[Stored data entries]
-.-.-

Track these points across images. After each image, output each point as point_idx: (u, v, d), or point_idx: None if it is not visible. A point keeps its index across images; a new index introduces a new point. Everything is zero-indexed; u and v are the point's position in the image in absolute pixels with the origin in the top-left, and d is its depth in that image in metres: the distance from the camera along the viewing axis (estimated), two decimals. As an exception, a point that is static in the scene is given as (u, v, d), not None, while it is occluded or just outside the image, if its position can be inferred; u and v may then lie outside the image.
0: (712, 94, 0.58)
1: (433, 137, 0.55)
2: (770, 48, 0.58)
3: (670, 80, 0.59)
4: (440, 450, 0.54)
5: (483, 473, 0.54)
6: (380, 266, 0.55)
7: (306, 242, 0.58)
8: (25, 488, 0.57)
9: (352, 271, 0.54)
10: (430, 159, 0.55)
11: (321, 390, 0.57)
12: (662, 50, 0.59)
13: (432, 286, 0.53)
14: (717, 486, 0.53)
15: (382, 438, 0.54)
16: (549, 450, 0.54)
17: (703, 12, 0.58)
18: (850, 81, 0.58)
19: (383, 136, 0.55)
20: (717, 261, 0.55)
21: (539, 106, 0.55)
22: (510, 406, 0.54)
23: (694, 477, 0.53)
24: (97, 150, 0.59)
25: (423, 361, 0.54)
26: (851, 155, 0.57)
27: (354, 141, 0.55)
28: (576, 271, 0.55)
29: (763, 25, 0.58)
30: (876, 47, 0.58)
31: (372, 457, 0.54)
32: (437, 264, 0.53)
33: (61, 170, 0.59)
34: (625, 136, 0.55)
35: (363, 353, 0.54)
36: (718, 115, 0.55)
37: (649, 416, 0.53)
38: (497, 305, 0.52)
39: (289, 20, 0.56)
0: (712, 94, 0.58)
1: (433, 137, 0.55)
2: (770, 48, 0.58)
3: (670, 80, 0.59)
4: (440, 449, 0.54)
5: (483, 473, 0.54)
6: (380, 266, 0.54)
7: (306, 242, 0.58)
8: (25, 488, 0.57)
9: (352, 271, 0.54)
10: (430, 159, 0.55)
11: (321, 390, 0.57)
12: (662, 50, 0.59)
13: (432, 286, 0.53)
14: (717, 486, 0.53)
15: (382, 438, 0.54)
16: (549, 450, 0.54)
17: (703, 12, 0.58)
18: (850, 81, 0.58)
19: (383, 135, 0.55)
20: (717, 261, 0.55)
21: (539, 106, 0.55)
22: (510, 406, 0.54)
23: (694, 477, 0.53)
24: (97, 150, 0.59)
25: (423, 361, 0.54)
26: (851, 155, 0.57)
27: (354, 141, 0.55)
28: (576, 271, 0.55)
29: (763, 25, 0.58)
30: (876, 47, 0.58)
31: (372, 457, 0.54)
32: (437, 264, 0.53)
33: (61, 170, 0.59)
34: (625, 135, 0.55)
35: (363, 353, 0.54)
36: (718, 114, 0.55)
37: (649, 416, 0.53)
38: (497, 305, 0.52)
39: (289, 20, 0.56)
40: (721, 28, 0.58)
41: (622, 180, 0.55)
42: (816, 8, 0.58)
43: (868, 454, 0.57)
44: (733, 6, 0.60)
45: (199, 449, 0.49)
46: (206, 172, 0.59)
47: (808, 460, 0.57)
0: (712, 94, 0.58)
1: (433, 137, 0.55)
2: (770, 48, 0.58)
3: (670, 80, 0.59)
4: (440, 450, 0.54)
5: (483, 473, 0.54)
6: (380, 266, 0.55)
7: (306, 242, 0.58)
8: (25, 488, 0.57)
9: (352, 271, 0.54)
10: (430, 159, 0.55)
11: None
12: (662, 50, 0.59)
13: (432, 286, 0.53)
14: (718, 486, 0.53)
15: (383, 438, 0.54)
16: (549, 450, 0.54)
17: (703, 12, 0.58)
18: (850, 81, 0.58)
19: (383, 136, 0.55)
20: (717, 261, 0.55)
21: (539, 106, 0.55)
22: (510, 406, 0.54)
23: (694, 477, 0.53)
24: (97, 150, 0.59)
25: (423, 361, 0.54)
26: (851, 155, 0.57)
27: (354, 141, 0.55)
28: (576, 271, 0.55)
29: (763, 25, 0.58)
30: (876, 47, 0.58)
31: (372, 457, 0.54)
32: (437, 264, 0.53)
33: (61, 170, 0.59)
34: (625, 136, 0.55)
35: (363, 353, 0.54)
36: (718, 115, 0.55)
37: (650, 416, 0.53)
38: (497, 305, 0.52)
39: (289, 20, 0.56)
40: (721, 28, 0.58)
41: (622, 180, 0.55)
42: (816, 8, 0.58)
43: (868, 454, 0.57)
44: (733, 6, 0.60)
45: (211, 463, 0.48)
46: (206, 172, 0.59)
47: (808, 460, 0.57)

-.-.-

- [Exercise requirements]: Please repeat each line above exactly.

- [Solved exercise]:
Track these points across images. After each image, output each point as point_idx: (u, v, d), or point_idx: None if it is not visible. A point keeps its index across images; a new index introduces a new point. Everything is zero-indexed; u and v are the point's position in the image in absolute pixels with the origin in the top-left, and d is its depth in that image in metres: the distance from the camera along the viewing axis (estimated), two decimals. As an exception, a point that is static in the scene is given as (u, v, d), not None, while it is occluded or just outside the image, if its position can be inferred; u and v may then lie outside the image.
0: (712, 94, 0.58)
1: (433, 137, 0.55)
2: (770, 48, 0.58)
3: (670, 80, 0.59)
4: (440, 450, 0.54)
5: (483, 473, 0.54)
6: (380, 266, 0.55)
7: (306, 242, 0.58)
8: (25, 488, 0.57)
9: (352, 271, 0.54)
10: (430, 159, 0.55)
11: (321, 390, 0.57)
12: (662, 50, 0.59)
13: (432, 286, 0.53)
14: (717, 486, 0.53)
15: (382, 438, 0.54)
16: (549, 450, 0.54)
17: (703, 12, 0.58)
18: (850, 81, 0.58)
19: (383, 136, 0.55)
20: (717, 261, 0.55)
21: (539, 106, 0.55)
22: (510, 406, 0.54)
23: (694, 477, 0.53)
24: (97, 150, 0.59)
25: (423, 361, 0.54)
26: (851, 155, 0.57)
27: (354, 141, 0.55)
28: (576, 271, 0.55)
29: (763, 25, 0.58)
30: (876, 47, 0.58)
31: (372, 457, 0.54)
32: (437, 264, 0.53)
33: (61, 170, 0.59)
34: (625, 136, 0.55)
35: (363, 353, 0.54)
36: (718, 115, 0.55)
37: (649, 416, 0.53)
38: (497, 305, 0.52)
39: (289, 20, 0.56)
0: (712, 94, 0.58)
1: (433, 137, 0.55)
2: (770, 48, 0.58)
3: (670, 80, 0.59)
4: (440, 449, 0.54)
5: (483, 473, 0.54)
6: (380, 266, 0.54)
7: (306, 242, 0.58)
8: (25, 488, 0.57)
9: (352, 271, 0.54)
10: (430, 159, 0.55)
11: (321, 390, 0.57)
12: (662, 50, 0.59)
13: (432, 286, 0.53)
14: (717, 486, 0.53)
15: (382, 438, 0.54)
16: (549, 450, 0.54)
17: (703, 12, 0.58)
18: (850, 81, 0.58)
19: (383, 135, 0.55)
20: (717, 261, 0.55)
21: (539, 106, 0.55)
22: (510, 406, 0.54)
23: (694, 477, 0.53)
24: (97, 150, 0.59)
25: (423, 361, 0.54)
26: (851, 155, 0.57)
27: (354, 141, 0.55)
28: (576, 271, 0.55)
29: (763, 25, 0.58)
30: (876, 47, 0.58)
31: (372, 457, 0.54)
32: (437, 264, 0.53)
33: (61, 170, 0.59)
34: (625, 135, 0.55)
35: (363, 353, 0.54)
36: (718, 114, 0.55)
37: (649, 416, 0.53)
38: (497, 305, 0.52)
39: (289, 20, 0.56)
40: (721, 28, 0.58)
41: (622, 180, 0.55)
42: (816, 8, 0.58)
43: (868, 454, 0.57)
44: (733, 6, 0.60)
45: (199, 449, 0.49)
46: (206, 172, 0.59)
47: (808, 460, 0.57)
0: (712, 94, 0.58)
1: (433, 137, 0.55)
2: (770, 48, 0.58)
3: (670, 80, 0.59)
4: (440, 450, 0.54)
5: (483, 473, 0.54)
6: (380, 266, 0.55)
7: (306, 242, 0.58)
8: (25, 488, 0.57)
9: (352, 271, 0.54)
10: (430, 159, 0.55)
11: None
12: (662, 50, 0.59)
13: (432, 286, 0.53)
14: (718, 486, 0.53)
15: (383, 438, 0.54)
16: (549, 450, 0.54)
17: (703, 12, 0.58)
18: (850, 81, 0.58)
19: (383, 136, 0.55)
20: (717, 261, 0.55)
21: (539, 106, 0.55)
22: (510, 406, 0.54)
23: (694, 477, 0.53)
24: (97, 150, 0.59)
25: (423, 361, 0.54)
26: (851, 155, 0.57)
27: (354, 141, 0.55)
28: (576, 271, 0.55)
29: (763, 25, 0.58)
30: (876, 47, 0.58)
31: (372, 457, 0.54)
32: (437, 264, 0.53)
33: (61, 170, 0.59)
34: (625, 136, 0.55)
35: (363, 353, 0.54)
36: (718, 115, 0.55)
37: (650, 416, 0.53)
38: (497, 305, 0.52)
39: (289, 20, 0.56)
40: (721, 28, 0.58)
41: (622, 180, 0.55)
42: (816, 8, 0.58)
43: (868, 454, 0.57)
44: (733, 6, 0.60)
45: (211, 463, 0.48)
46: (206, 172, 0.59)
47: (808, 460, 0.57)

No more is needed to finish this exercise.